Als Thema nun wählte Lange ein sehr dünnes Eis, nämlich religiösen Fanatismus, und dafür wählte sie ein Setting, in dem sie Fettnäpfchen in sämtliche möglichen Richtungen ausstreut, aber trotz gelegentlich harter Worte gegenüber Eiferern in keines davon hineintritt. Sie hat Respekt vor Menschen mit Glauben, das schon, aber keinen vor manchem »Unsinn«, wie sie eine Figur empfinden lässt, der mit Religion und Schriftauslegung einhergeht. Sie lässt hier Christen sämtlicher Konfessionen und Muslime aufeinanderprallen – und hält den Erwartungen der Leserschaft diverse Spiegel vor, indem sie einen arabischen Bombenattentäter seine Tat eben nicht religiös motiviert vollbringen lässt und indem sie nach einem anderen Bombenanschlag die Passanten auf den Ermittler eindreschen lässt, weil er verdächtig aussieht, arabisch eben. Und gleichzeitig deutet Lange auf evangelikalen Fanatismus, Zölibat und die allgemeine Unwissenheit gegenüber mit Religion einhergehenden Dogmen, Themen, die Europäer gern verdrängen, wenn sie nur auf islamistisch motivierten Terror deuten können.

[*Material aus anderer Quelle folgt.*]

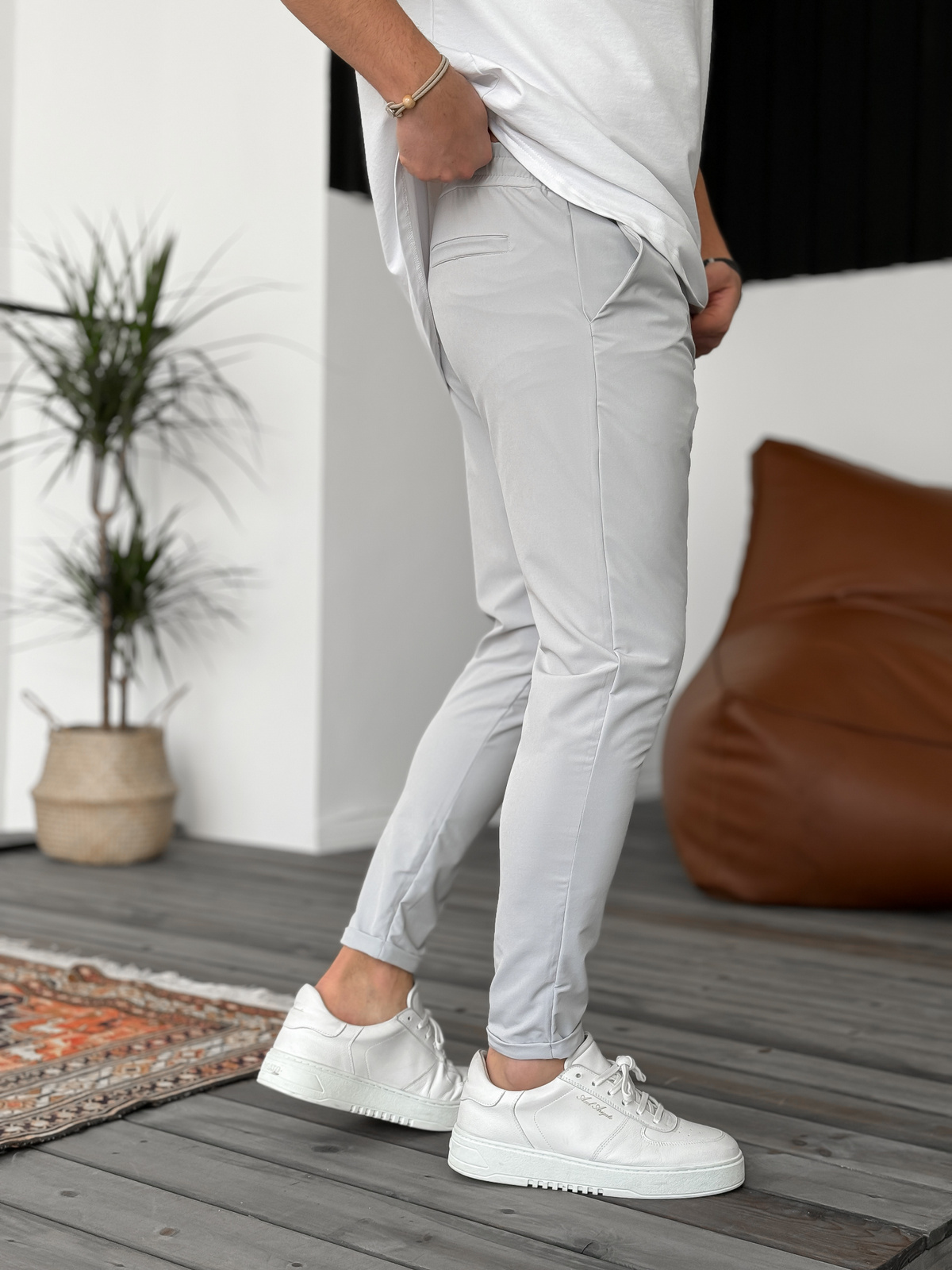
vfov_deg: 39.7
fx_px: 1760
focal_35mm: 48
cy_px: 635
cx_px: 476
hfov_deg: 30.3
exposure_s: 1/125
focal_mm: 6.86
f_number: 1.8
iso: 50
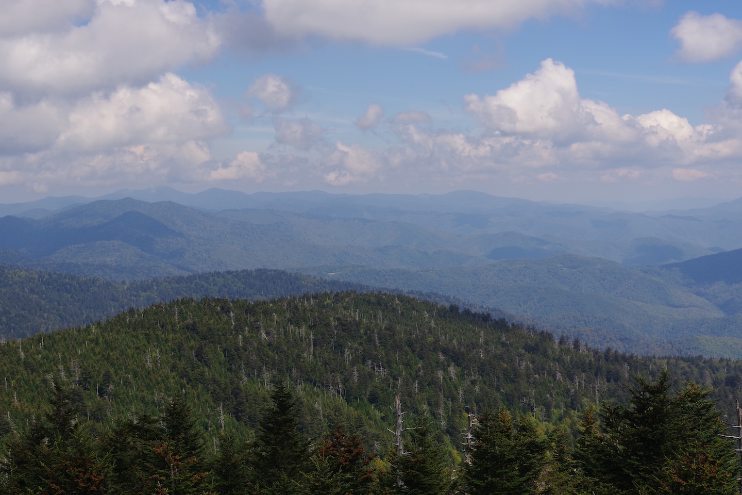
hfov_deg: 33.4
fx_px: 1237
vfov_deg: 22.6
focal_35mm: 60
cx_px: 371
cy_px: 248
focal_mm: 40
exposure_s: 1/40
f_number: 14
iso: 200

Nicht zuletzt belegt Lange, dass man nicht aus der Metropole Berlin kommen muss, um überzeugende Thriller zu schreiben. 1969 in Goslar geboren, in einem Dorf bei Hildesheim lebend und in Wolfenbüttel arbeitend, könnte man ihr das Stigma der Provinzautorin anheften, täte ihr damit nach diesem Thriller aber Unrecht. In diesem Genre gab sie mit »40 Stunden« ihren Einstand nach unzähligen historischen Romanen und Kinderbüchern; mit Iskender veröffentlichte Lange noch die Fortsetzungen »Gotteslüge« und »Ohne Ausweg«, um sich dann wieder in ganz anderen Richtungen weiterzubewegen, Fantasy etwa. Da wiegt es nicht so schwer, dass manche der geschilderten Ereignisse in »40 Stunden« so unglaubwürdig folgenlos bleiben, Lange die Realität mithin vom Plausiblen ins Mögliche dehnt, was man anderen Autoren durchaus vorwerfen würde, was sie aber geschickt kaschiert – das Buch unterhält, das zählt.